Prince’s music became the first stuff I had to hide from Mama, and most of my friends were the same way. We could get away with the double entendres of Little Red Corvette, but it was hard to mistake what he was talking about in the words to Darling Nikki, even if I did have to look up the word “masturbate” because that particular term hadn’t come up in everyday conversation by 1985 in my small Southern town. One of the best friends I ever had was actually named Nikki. We had first period study hall together my senior year and I loved to aggravate her with that song. All I had to do was hum the first few bars and she’d get all red in the face.

She’s dead now too, victim of a horrible DUI single car crash about 25 years gone. Whenever Darling Nikki runs through my mind out of the blue, I tell myself it’s her trying to communicate from The Beyond . . . nothing wrong with a little white lie to myself, after all.
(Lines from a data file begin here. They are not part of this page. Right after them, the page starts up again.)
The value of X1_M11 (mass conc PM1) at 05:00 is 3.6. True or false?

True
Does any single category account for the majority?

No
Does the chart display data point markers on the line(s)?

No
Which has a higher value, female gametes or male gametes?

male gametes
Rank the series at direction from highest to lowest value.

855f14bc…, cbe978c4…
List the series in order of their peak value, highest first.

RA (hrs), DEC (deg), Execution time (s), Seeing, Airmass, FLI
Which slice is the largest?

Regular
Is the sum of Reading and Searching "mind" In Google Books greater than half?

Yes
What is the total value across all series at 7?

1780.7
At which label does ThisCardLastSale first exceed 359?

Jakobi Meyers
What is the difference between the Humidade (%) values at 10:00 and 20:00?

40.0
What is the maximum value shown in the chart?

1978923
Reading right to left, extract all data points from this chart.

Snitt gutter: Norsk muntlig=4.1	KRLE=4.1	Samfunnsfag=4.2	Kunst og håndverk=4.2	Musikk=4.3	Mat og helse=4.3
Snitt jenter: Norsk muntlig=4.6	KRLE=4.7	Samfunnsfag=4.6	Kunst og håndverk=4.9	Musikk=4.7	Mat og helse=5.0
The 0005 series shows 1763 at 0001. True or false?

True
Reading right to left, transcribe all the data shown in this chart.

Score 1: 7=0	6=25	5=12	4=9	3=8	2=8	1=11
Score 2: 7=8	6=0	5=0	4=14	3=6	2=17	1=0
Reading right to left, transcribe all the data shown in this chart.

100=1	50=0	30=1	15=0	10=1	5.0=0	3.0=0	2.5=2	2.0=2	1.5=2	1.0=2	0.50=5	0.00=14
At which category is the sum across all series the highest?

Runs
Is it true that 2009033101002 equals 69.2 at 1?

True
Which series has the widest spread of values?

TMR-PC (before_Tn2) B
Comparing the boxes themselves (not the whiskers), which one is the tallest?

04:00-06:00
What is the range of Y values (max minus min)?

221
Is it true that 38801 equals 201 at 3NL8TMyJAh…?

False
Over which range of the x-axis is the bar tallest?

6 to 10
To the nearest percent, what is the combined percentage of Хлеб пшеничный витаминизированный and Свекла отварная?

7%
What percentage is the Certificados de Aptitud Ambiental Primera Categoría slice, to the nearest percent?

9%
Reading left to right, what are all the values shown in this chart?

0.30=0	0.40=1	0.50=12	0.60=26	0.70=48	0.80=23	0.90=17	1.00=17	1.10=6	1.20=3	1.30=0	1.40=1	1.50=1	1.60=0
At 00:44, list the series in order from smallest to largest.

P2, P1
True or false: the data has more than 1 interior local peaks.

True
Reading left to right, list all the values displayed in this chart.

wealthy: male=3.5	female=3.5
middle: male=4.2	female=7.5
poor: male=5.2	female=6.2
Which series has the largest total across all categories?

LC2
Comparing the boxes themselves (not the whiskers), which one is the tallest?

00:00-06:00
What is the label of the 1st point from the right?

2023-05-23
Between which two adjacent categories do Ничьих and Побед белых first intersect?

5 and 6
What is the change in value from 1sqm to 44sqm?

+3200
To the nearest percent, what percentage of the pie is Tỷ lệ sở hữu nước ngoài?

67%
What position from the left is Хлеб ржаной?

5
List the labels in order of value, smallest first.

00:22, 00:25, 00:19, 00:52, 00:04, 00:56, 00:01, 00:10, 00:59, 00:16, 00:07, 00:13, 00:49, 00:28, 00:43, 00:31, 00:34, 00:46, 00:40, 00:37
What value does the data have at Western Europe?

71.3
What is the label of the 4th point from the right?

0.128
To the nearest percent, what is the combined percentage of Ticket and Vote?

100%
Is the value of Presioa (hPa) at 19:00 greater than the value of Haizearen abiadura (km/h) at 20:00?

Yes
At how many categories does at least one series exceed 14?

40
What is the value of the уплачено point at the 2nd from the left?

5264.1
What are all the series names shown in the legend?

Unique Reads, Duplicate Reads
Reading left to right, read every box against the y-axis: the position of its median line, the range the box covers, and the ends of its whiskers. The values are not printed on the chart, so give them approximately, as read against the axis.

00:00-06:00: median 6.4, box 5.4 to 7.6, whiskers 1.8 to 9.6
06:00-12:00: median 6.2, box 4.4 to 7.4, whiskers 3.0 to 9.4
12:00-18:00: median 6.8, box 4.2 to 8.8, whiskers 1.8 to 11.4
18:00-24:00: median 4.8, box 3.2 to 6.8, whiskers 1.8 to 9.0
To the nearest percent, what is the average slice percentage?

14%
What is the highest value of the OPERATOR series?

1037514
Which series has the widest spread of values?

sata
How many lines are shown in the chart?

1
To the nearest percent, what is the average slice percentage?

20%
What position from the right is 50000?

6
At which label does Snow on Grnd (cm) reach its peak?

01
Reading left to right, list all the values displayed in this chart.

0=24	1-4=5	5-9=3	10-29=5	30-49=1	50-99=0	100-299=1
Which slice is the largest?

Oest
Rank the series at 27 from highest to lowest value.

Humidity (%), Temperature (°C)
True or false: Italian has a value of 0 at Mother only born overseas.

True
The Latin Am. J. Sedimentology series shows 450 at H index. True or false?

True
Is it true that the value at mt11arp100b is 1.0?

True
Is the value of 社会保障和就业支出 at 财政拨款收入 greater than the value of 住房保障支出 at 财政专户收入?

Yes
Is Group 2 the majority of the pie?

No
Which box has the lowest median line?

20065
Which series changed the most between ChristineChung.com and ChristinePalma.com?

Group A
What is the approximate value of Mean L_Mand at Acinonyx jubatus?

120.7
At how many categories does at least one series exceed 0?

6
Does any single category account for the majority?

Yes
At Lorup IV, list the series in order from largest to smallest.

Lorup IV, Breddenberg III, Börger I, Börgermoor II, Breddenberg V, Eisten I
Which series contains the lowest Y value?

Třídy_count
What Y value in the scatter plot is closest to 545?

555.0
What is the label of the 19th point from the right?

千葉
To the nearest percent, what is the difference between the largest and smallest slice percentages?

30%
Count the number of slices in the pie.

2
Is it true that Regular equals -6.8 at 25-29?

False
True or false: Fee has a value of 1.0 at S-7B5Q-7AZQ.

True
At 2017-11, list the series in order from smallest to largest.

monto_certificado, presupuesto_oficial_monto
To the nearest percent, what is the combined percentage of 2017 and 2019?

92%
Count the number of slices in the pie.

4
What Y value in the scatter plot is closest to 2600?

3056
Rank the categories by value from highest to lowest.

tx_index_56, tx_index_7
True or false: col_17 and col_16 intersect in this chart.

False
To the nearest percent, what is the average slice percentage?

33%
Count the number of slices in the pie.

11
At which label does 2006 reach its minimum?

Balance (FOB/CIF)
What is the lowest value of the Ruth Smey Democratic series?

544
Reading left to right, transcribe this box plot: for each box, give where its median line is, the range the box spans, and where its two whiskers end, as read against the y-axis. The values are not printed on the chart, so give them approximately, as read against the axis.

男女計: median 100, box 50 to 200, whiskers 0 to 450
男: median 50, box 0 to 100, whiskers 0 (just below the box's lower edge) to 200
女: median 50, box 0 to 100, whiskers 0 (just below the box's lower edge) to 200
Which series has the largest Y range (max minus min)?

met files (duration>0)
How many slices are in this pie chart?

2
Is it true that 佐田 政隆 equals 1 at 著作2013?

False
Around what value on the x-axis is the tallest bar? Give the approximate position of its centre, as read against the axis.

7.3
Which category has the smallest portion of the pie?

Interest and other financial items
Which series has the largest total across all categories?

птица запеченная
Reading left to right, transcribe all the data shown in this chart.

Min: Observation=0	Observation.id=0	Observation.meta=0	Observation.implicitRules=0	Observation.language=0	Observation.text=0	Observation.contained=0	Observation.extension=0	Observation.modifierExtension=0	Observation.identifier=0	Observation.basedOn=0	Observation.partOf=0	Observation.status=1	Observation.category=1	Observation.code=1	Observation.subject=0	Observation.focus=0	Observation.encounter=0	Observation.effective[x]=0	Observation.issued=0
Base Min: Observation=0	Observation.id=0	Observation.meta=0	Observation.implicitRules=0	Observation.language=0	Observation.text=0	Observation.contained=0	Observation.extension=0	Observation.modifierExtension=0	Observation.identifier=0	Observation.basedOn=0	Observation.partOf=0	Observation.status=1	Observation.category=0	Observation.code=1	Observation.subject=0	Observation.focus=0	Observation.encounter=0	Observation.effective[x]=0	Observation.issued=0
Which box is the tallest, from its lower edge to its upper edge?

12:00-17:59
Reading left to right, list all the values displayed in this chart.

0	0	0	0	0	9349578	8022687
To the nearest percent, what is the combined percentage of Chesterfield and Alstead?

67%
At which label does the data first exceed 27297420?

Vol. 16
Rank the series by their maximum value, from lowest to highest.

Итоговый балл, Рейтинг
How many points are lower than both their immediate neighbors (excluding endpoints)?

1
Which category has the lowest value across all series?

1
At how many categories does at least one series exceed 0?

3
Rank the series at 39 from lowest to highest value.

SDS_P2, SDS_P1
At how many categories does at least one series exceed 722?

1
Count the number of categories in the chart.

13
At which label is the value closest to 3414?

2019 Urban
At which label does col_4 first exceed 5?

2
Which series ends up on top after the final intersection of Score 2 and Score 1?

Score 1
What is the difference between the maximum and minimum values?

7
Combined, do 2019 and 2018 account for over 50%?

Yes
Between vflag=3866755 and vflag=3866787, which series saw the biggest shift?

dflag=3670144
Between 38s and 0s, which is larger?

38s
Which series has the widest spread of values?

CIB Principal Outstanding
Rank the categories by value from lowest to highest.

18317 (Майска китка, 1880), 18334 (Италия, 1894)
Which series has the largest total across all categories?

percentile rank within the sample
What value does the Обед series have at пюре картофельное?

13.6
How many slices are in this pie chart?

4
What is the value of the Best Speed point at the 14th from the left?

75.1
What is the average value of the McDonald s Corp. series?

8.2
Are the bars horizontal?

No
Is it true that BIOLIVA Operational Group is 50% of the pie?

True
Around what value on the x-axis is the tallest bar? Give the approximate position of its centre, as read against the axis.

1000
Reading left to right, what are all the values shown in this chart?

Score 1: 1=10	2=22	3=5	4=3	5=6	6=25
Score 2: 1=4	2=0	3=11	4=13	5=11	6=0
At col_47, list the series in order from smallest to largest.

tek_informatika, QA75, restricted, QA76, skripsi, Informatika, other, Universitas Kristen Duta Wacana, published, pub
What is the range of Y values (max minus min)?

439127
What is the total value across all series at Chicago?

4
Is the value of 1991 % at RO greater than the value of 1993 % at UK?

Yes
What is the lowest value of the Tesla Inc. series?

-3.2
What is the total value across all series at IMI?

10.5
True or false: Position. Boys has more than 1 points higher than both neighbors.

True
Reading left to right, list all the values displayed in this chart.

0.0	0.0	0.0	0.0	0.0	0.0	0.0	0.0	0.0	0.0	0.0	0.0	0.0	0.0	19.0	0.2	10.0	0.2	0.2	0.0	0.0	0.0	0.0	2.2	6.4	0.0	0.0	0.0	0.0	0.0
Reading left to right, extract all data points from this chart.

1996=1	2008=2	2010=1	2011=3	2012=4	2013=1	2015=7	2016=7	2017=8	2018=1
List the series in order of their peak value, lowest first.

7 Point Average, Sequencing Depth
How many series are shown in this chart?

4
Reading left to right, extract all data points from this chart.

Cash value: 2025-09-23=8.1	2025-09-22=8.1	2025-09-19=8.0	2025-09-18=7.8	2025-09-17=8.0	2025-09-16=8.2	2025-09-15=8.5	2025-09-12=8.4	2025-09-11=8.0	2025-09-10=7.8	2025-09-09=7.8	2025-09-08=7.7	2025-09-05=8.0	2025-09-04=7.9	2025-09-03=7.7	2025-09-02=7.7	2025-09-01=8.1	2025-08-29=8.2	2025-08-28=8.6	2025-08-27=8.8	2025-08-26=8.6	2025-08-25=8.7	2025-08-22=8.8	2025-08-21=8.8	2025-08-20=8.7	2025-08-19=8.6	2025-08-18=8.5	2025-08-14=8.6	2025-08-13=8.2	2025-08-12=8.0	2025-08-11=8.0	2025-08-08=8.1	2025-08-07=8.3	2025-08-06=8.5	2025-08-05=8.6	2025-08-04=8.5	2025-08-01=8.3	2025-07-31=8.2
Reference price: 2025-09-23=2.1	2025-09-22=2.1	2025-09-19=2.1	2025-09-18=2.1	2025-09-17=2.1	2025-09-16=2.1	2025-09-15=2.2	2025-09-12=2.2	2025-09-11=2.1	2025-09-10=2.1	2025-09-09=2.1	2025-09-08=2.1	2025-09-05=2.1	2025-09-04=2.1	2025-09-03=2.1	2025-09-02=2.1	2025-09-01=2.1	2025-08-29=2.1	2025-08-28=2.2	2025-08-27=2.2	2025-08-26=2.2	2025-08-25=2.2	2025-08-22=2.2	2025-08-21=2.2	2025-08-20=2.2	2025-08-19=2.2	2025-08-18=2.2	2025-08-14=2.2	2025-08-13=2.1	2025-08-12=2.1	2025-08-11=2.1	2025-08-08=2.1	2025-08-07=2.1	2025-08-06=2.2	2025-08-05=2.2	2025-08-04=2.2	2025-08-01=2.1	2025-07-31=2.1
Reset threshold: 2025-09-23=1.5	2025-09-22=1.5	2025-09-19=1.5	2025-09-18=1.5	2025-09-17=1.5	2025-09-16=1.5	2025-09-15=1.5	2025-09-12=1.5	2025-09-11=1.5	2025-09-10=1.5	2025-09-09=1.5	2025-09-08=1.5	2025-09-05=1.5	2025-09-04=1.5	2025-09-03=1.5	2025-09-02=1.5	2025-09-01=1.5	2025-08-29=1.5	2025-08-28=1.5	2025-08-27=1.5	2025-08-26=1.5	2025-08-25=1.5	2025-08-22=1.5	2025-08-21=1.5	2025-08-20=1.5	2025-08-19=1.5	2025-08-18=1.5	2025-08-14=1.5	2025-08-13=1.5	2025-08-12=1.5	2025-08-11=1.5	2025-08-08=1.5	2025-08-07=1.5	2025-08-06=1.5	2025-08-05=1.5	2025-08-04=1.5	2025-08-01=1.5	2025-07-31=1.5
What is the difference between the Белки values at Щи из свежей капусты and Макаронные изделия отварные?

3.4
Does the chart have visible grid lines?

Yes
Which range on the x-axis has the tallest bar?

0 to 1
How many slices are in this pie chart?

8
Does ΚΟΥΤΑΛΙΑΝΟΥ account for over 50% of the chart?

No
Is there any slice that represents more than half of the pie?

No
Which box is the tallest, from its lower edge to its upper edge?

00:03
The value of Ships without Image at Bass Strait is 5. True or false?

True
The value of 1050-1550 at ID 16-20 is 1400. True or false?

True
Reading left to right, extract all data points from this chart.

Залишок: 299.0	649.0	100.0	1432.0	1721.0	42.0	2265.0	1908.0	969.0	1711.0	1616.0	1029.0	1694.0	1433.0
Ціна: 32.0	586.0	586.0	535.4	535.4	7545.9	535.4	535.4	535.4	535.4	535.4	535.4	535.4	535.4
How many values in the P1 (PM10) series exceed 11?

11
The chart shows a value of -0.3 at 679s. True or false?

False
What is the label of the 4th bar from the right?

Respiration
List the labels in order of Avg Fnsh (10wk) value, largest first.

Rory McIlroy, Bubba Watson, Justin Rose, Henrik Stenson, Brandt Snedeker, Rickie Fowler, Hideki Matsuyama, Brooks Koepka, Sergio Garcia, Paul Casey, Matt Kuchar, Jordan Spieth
Thing about Prince was his whole albums were good and not just the few singles which got the air time. In fact, my two favorite Prince songs I don’t ever remember hearing on the radio at all. I adore “Sometimes it Snows in April” off Under a Cherry Moon and my all-time favorite is “Starfish and Coffee” from Sign O’ the Times. Every one of his albums had not one but several un-aired hidden gems so I usually bought the cassettes as soon as they dropped so I could find them.Image result for prince

He was a strange duck in a lot of ways, of course, but — just like being able to pull off purple crushed velvet suits onstage — it was his plethora of quirks which made him so endearing to his fans. I remember when his record company tried to tell him he couldn’t use his own name for his own purposes so what did he do? He legally changed his name to a symbol that ASCII doesn’t reproduce anywhere I can find under any combination of keys. He went his own way, but he was always true to the music . . . always.

A big part of my younger self developed around listening to Prince and this world is a sadder, much less purple paisley place now that he’s gone.

So, remember I love y’all, keep those feet clean, and if the elevator tries to break you down — GO CRAZY!